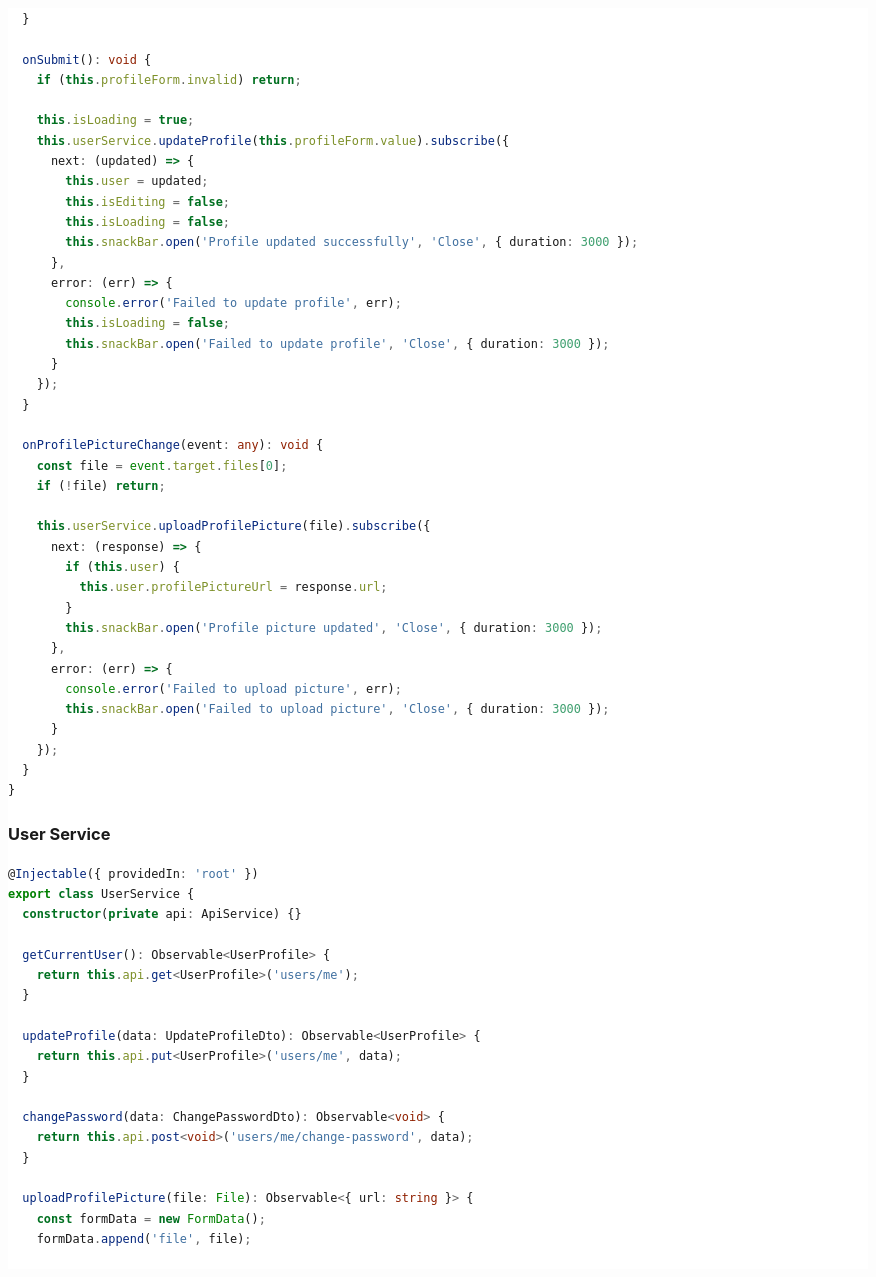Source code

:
 ```typescript
  }
  
  onSubmit(): void {
    if (this.profileForm.invalid) return;
    
    this.isLoading = true;
    this.userService.updateProfile(this.profileForm.value).subscribe({
      next: (updated) => {
        this.user = updated;
        this.isEditing = false;
        this.isLoading = false;
        this.snackBar.open('Profile updated successfully', 'Close', { duration: 3000 });
      },
      error: (err) => {
        console.error('Failed to update profile', err);
        this.isLoading = false;
        this.snackBar.open('Failed to update profile', 'Close', { duration: 3000 });
      }
    });
  }
  
  onProfilePictureChange(event: any): void {
    const file = event.target.files[0];
    if (!file) return;
    
    this.userService.uploadProfilePicture(file).subscribe({
      next: (response) => {
        if (this.user) {
          this.user.profilePictureUrl = response.url;
        }
        this.snackBar.open('Profile picture updated', 'Close', { duration: 3000 });
      },
      error: (err) => {
        console.error('Failed to upload picture', err);
        this.snackBar.open('Failed to upload picture', 'Close', { duration: 3000 });
      }
    });
  }
}
```

### User Service
```typescript
@Injectable({ providedIn: 'root' })
export class UserService {
  constructor(private api: ApiService) {}
  
  getCurrentUser(): Observable<UserProfile> {
    return this.api.get<UserProfile>('users/me');
  }
  
  updateProfile(data: UpdateProfileDto): Observable<UserProfile> {
    return this.api.put<UserProfile>('users/me', data);
  }
  
  changePassword(data: ChangePasswordDto): Observable<void> {
    return this.api.post<void>('users/me/change-password', data);
  }
  
  uploadProfilePicture(file: File): Observable<{ url: string }> {
    const formData = new FormData();
    formData.append('file', file);
    
```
--------------------
**WHAT TO WORK ON:** Which of the lines above hold the string "UserProfile"? Pick each of them out.

**RESULT FOR THIS TASK:**
  getCurrentUser(): Observable<UserProfile> {
    return this.api.get<UserProfile>('users/me');
  updateProfile(data: UpdateProfileDto): Observable<UserProfile> {
    return this.api.put<UserProfile>('users/me', data);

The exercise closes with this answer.